Learning to see these connections is crucial for understanding economic politics. For example, companies often brag about how they’re reducing prices for the consumer, but that often entails them driving down wages for the worker. Those workers, in turn, can be placated by giving them small slices of the action from the stockmarket, so they have a small stake in exploiting themselves.
The financial sector too has its own fractal universe. I presented it this time as plugging itself in to capitalize the corporate entity, but it can plug itself in all over the picture. It can finance the suppliers with trade finance, finance the consumers who go into debt to buy the products, and even finance the people training to be workers for the financed corporation. It will also finance financiers, who may be doing the same.
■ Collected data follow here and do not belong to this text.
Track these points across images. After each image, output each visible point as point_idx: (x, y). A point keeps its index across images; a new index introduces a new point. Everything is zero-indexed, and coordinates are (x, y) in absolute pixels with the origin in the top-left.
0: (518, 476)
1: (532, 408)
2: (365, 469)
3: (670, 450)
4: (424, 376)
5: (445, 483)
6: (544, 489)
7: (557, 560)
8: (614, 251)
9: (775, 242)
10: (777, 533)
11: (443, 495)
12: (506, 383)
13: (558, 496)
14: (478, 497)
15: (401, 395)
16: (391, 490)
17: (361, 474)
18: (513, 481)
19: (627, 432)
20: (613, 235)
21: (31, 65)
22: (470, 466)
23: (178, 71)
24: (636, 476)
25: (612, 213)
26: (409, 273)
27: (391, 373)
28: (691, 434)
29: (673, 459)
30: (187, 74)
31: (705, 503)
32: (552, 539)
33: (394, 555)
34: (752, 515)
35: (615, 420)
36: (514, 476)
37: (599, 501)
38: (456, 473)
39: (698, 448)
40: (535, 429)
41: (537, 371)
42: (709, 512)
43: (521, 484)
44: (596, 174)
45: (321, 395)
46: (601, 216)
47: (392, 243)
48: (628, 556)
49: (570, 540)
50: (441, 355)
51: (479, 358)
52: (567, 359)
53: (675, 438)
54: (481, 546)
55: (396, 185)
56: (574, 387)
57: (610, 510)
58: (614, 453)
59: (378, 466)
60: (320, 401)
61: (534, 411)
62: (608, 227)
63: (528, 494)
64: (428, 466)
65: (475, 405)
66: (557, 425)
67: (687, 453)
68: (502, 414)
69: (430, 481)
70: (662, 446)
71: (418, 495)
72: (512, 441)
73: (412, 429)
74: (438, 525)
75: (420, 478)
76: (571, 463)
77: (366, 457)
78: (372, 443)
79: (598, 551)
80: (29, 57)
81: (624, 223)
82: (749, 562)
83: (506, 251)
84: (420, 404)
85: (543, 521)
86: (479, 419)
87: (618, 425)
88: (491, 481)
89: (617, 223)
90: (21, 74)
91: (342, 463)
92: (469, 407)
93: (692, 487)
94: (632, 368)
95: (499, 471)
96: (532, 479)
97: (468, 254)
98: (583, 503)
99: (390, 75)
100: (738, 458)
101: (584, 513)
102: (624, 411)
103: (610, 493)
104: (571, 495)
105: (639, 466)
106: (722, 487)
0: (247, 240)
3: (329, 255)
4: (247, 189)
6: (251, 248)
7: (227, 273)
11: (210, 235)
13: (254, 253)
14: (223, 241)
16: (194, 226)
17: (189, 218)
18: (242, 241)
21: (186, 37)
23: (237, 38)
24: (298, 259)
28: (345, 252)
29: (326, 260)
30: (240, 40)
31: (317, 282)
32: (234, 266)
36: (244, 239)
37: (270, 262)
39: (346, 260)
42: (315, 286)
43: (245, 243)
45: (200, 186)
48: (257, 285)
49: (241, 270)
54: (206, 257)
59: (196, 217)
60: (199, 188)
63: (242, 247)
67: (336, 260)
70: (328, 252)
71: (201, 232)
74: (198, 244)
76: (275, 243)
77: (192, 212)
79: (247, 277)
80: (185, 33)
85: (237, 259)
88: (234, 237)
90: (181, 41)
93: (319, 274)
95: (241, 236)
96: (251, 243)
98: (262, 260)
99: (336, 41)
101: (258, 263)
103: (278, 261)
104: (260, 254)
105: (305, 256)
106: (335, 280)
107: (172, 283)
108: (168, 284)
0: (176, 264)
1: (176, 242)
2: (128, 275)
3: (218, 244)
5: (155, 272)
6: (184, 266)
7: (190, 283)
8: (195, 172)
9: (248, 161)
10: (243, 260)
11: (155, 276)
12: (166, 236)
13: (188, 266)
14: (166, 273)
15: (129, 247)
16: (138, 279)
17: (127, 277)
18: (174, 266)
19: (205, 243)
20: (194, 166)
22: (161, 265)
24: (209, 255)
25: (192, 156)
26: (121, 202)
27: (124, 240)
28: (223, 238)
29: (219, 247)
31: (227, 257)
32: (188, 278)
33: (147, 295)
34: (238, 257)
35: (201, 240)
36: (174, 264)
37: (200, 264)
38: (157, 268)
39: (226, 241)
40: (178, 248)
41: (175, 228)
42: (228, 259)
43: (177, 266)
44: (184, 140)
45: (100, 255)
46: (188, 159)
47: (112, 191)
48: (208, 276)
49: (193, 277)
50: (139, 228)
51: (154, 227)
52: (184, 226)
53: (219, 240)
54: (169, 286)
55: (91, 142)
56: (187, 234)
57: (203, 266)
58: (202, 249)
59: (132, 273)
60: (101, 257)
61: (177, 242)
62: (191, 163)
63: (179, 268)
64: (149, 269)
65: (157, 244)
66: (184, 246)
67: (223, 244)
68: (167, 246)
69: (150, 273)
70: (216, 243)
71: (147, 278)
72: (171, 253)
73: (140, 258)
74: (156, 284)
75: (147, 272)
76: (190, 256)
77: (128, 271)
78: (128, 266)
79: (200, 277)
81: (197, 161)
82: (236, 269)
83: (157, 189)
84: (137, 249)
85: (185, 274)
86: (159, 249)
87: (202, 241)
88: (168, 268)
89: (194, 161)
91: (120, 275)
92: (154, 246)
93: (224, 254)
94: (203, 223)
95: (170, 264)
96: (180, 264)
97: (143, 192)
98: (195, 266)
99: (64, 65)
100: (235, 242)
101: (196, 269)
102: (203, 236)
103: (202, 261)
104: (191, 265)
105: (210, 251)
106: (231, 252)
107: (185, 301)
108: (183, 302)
The fractal patterns go both smaller and larger. Zoom out, and the picture of a single corporation becomes a picture of entire industries that lock into other industries, and entire classes of people locked into forms of tense and unstable symbiosis within a giant web of financial contracts. And, this entire structure can only be woven together because of the money system.
That, of course, is the glaring missing piece from the picture above. I abstracted money away from the picture this time for simplicity, but the true Fractal series that we all need to grapple with in future is how corporate capitalism and monetary systems are part of the same continuum, with no beginning or end.
Fantastic. I'd love to teach this. Actually, I do teach this -- I co-direct the University at Buffalo NYC Program in Finance & Law -- but I don't have Legos! Please get this built. Happy to discuss further, quibbles, add ons (though fractal is wonderful) . . . bravo.
Such a lego set would be very instructive, particularly if paired with a Biosphere set on the same lines. The complexity of the relationships and the essentially parallel interactions would lend themselves to a generic production line but - and this is the kicker - with vastly different results. The game could be further enhanced with betting on what leads to the different results. My money, such as it is, is on humans inability to manage complexity in a system that absolves them of responsibility.